With my first year at Penn coming to an end, I’ve been doing a lot of reflecting on how I’ve changed and how Penn has changed me. Navigating this new era of my life, I’ve discovered that I seriously need to learn how to cook, how to manage my time better, and how to employ various methods of networking. And while I’ve changed in many ways for the better, I’ve also changed in a peculiar way that I’ve struggled to name.
As Penn students, satirical notions about the University’s elitist, toxic culture are a part of our conversations. Still, we can’t deny the confident commitment we made once we received our acceptances — a commitment made based on the alluring prestige of Penn and the Ivy League. We decorate our Instagram bios by tagging Penn and wear the big, bold letters on our navy crewnecks through the airport and in our hometowns. This pride is logical, and we deserve it because of the sacrifice of sleep and social lives we made in order to attain the golden fleece of American academia, right?

☆ ☆ ☆

• Task: According to the reflection on a first year at Penn, what three things has the writer discovered they need to learn?

☆ ☆ ☆

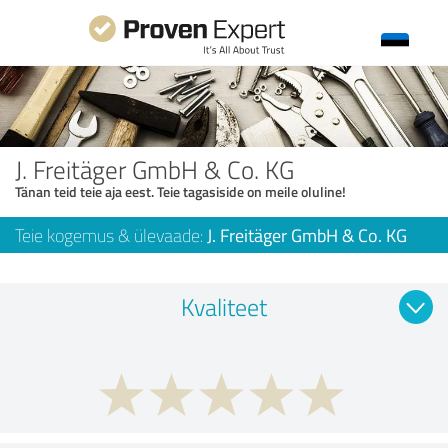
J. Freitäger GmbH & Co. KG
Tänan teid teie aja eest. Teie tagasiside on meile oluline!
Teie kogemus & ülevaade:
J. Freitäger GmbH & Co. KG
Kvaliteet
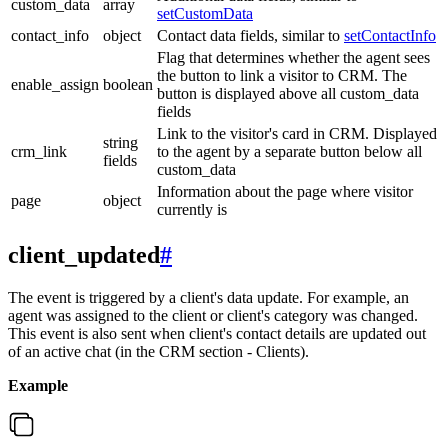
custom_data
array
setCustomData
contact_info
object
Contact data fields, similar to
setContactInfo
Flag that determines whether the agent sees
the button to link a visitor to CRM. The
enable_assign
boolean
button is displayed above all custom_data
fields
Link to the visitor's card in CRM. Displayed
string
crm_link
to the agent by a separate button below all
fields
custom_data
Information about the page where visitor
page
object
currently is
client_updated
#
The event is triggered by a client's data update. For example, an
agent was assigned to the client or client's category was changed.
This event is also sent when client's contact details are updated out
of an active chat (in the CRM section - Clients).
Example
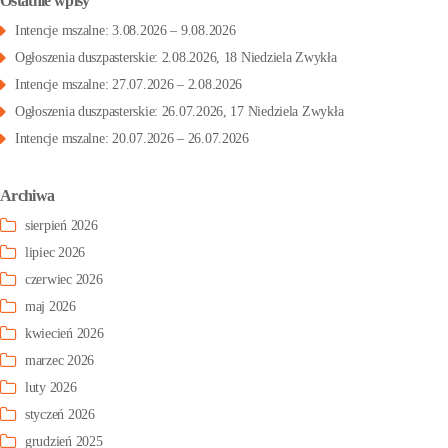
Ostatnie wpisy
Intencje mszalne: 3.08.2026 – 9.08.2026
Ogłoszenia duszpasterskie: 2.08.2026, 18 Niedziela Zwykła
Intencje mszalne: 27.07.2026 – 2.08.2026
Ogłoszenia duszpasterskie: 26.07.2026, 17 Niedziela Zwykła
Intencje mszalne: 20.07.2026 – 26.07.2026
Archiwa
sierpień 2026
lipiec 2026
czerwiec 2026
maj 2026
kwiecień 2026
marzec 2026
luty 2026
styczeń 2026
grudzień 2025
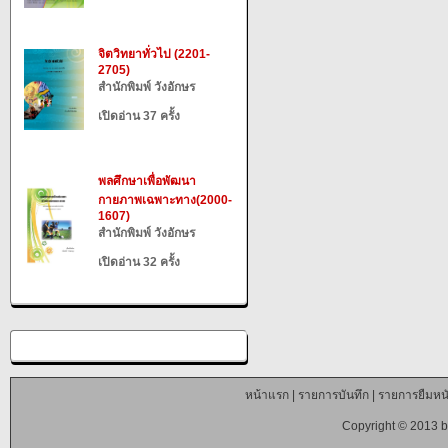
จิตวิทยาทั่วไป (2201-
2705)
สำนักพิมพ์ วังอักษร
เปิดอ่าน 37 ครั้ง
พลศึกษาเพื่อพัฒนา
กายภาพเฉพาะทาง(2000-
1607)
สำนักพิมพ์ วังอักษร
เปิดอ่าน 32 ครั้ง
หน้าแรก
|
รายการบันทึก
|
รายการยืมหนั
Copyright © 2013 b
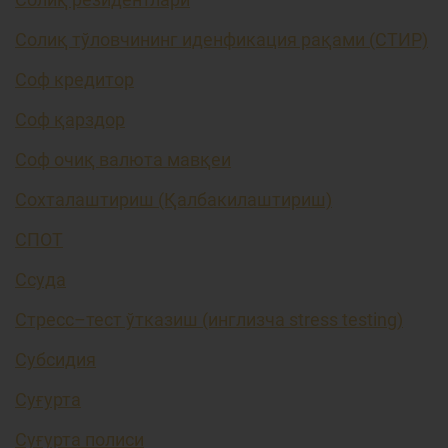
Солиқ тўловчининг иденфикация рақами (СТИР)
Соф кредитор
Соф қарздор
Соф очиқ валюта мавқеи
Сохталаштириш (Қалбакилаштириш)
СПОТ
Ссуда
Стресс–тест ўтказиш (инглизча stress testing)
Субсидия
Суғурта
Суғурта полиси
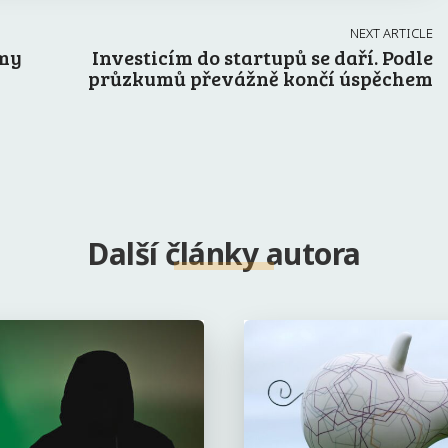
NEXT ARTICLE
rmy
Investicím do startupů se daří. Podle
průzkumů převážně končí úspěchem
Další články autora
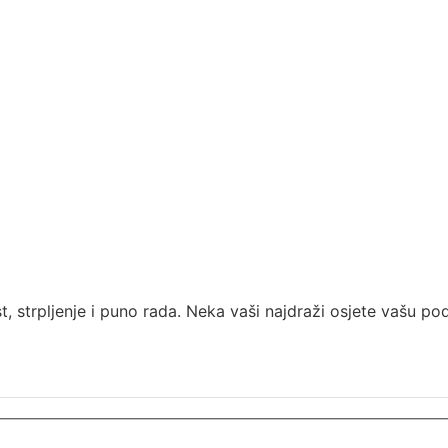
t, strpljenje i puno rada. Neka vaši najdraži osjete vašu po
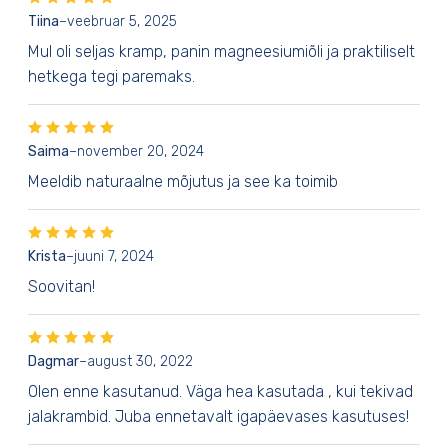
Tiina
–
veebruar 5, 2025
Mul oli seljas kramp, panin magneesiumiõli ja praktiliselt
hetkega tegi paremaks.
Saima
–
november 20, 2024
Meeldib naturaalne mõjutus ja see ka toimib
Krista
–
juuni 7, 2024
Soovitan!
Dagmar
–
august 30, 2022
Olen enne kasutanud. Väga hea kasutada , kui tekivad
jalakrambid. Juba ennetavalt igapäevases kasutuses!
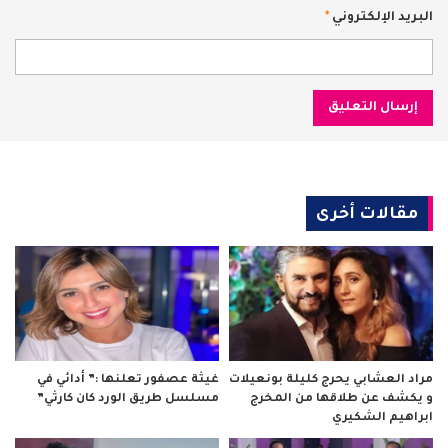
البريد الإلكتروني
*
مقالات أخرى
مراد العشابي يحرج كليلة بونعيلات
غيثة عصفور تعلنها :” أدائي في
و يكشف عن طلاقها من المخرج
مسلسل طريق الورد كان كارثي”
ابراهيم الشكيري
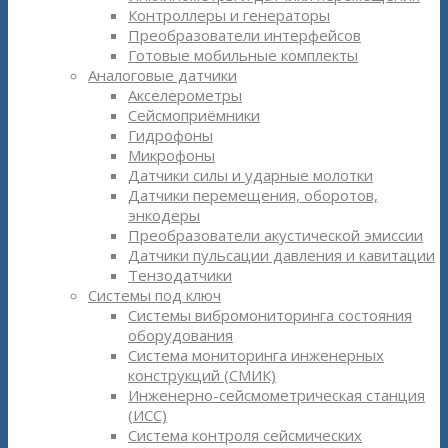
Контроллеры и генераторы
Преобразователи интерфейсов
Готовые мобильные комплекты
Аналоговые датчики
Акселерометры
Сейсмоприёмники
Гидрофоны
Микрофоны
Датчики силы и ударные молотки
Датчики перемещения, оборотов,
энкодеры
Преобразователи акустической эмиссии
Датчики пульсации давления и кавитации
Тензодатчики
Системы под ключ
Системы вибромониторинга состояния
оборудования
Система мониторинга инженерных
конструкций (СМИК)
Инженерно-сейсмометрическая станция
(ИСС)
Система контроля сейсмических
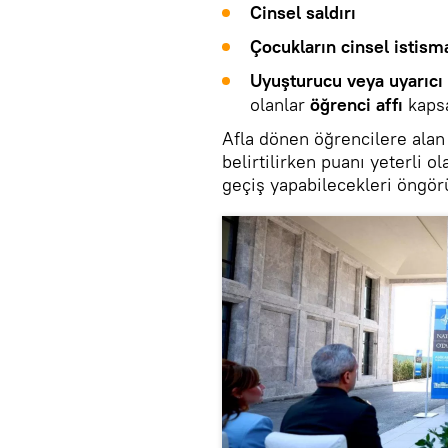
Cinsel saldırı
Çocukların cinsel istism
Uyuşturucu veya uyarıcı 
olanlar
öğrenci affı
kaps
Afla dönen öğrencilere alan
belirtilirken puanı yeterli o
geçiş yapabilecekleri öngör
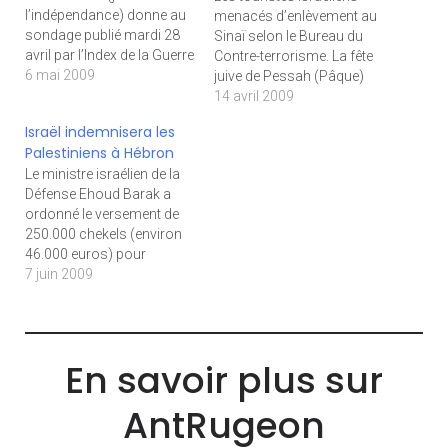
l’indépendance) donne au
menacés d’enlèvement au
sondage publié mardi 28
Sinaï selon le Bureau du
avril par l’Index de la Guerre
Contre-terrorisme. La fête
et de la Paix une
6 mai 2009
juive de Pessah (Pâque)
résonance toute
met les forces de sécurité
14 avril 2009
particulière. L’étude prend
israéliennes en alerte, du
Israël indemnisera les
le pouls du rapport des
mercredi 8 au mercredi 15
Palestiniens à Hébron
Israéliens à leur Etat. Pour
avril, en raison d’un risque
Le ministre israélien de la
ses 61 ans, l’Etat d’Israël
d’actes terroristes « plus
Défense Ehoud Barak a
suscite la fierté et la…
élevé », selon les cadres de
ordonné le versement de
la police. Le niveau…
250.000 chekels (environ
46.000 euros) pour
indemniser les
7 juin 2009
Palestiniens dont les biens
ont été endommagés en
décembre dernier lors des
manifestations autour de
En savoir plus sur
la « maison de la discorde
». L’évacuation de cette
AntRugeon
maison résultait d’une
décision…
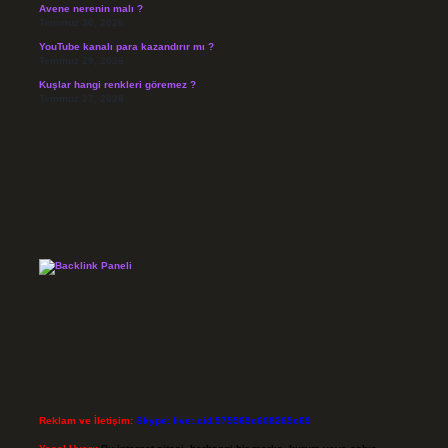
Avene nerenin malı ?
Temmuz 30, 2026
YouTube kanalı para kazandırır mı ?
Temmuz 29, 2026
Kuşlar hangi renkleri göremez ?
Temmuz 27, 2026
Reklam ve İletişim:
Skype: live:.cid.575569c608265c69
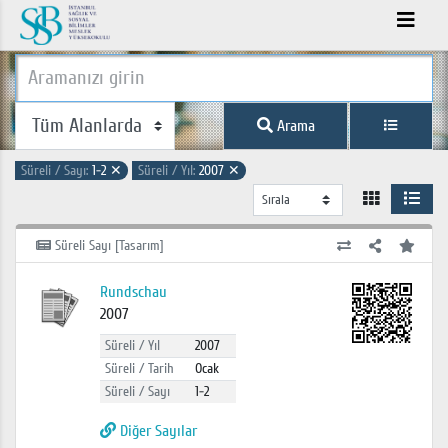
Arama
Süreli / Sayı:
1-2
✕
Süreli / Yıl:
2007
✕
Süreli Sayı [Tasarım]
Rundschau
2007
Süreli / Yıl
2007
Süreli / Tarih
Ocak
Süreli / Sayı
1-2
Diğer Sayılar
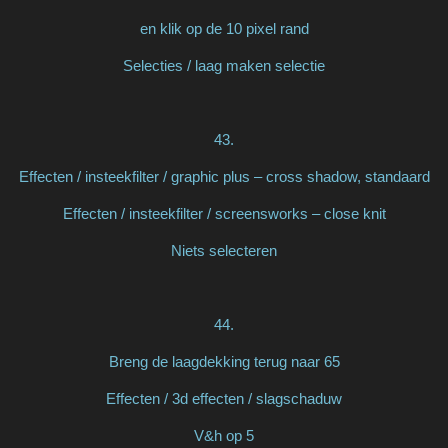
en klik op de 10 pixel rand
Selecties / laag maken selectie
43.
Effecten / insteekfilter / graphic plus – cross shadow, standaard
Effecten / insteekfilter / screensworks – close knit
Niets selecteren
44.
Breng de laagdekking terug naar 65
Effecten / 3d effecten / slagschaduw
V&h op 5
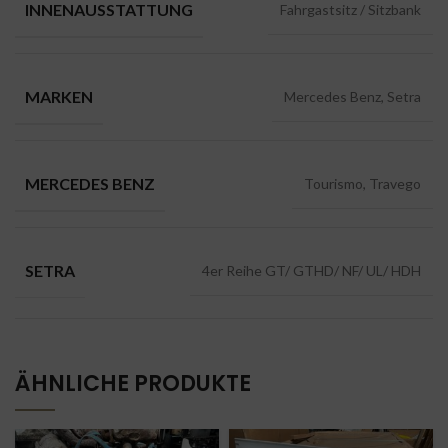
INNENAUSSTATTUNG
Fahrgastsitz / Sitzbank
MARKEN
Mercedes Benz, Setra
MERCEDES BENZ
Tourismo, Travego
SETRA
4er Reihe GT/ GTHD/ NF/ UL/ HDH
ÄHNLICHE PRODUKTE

☆ ☆ ☆

• Response box: How to cook, how to manage their time better, and how to employ various methods of networking.